- Your goal
Look through the data below for the line with "As a final step" and the line with "As seen the", then output those two and all lines in between, exactly as written.

Saved entries:
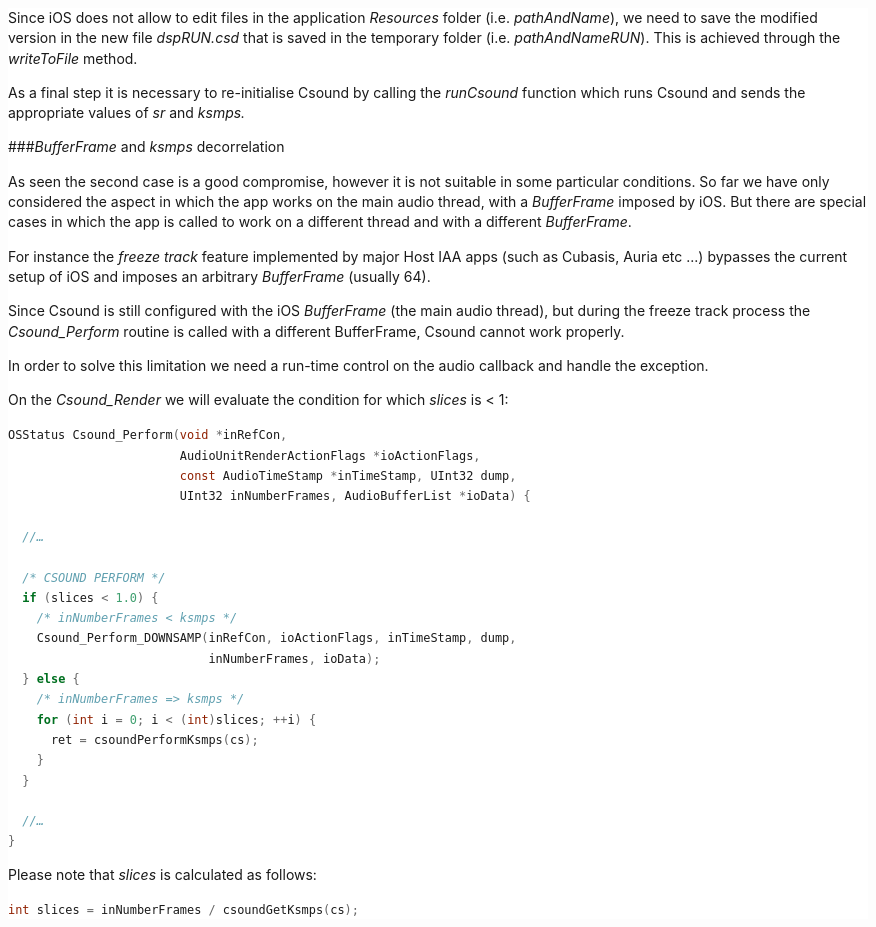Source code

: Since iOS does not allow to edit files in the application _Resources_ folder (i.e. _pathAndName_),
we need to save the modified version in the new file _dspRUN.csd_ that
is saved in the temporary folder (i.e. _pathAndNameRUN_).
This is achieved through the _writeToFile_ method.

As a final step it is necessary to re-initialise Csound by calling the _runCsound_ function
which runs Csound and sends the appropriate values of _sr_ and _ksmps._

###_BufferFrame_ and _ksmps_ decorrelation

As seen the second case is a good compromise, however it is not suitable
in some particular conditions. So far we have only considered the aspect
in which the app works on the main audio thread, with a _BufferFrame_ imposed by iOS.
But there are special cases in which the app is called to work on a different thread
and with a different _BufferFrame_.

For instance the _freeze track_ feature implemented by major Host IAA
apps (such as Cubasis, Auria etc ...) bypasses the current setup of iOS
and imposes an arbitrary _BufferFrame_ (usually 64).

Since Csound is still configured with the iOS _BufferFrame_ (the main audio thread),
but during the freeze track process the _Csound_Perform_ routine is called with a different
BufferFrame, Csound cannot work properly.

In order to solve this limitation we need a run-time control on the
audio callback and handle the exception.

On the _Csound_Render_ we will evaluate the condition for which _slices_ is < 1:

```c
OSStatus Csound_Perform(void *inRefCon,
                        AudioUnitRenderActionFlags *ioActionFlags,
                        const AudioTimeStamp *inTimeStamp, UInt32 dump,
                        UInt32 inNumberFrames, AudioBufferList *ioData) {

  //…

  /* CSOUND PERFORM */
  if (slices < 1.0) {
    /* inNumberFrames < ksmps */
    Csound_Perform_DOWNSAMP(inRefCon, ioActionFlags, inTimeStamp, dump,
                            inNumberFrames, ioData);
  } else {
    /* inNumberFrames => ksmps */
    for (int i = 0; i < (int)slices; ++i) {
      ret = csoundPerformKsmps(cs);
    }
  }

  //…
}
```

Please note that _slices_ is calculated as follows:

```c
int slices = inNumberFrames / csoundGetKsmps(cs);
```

- Answer to this task
As a final step it is necessary to re-initialise Csound by calling the _runCsound_ function
which runs Csound and sends the appropriate values of _sr_ and _ksmps._

###_BufferFrame_ and _ksmps_ decorrelation

As seen the second case is a good compromise, however it is not suitable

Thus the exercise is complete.